Copy each line of the items below that contains the string "many". Treat case as significant.

Start of Data

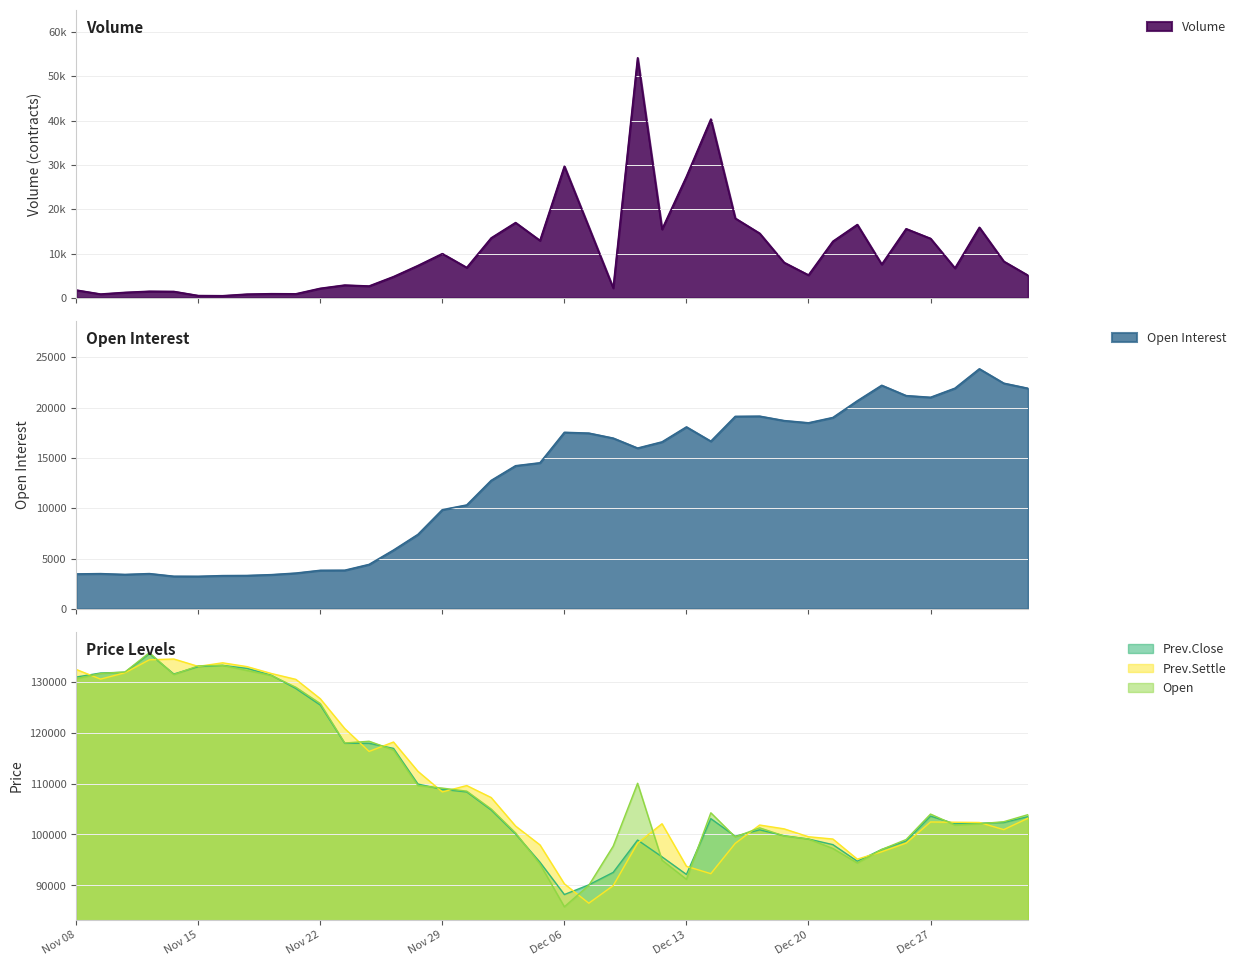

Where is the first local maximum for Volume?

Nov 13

End of Data
Start of Data

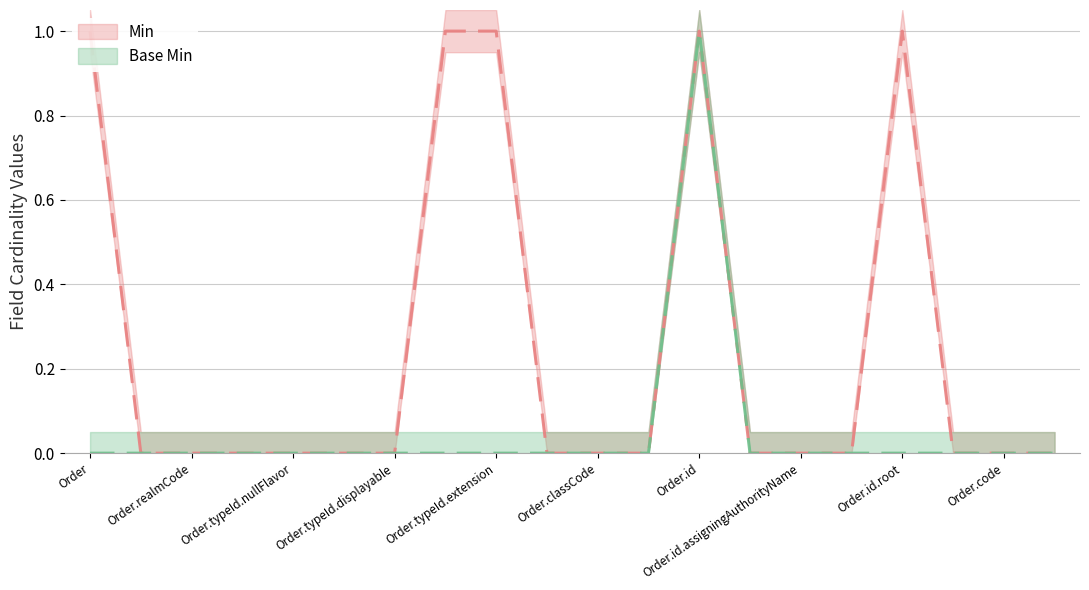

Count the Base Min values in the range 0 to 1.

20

End of Data
Start of Data

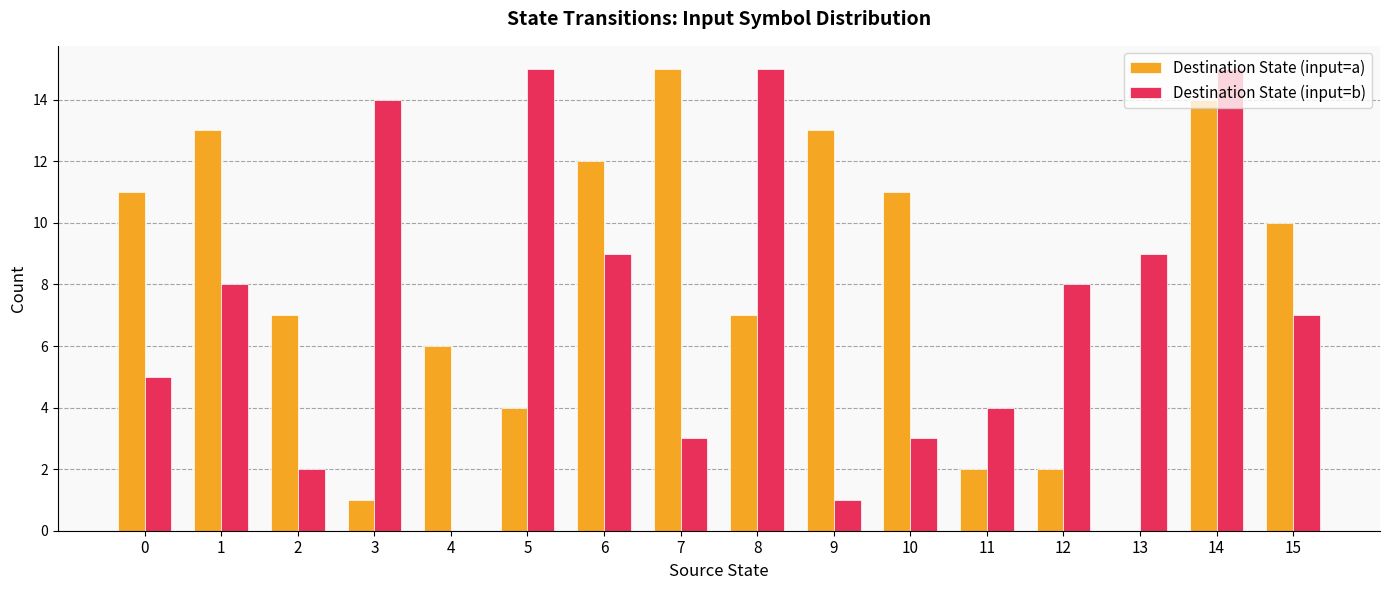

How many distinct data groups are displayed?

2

End of Data

### Response to the exercise
How many distinct data groups are displayed?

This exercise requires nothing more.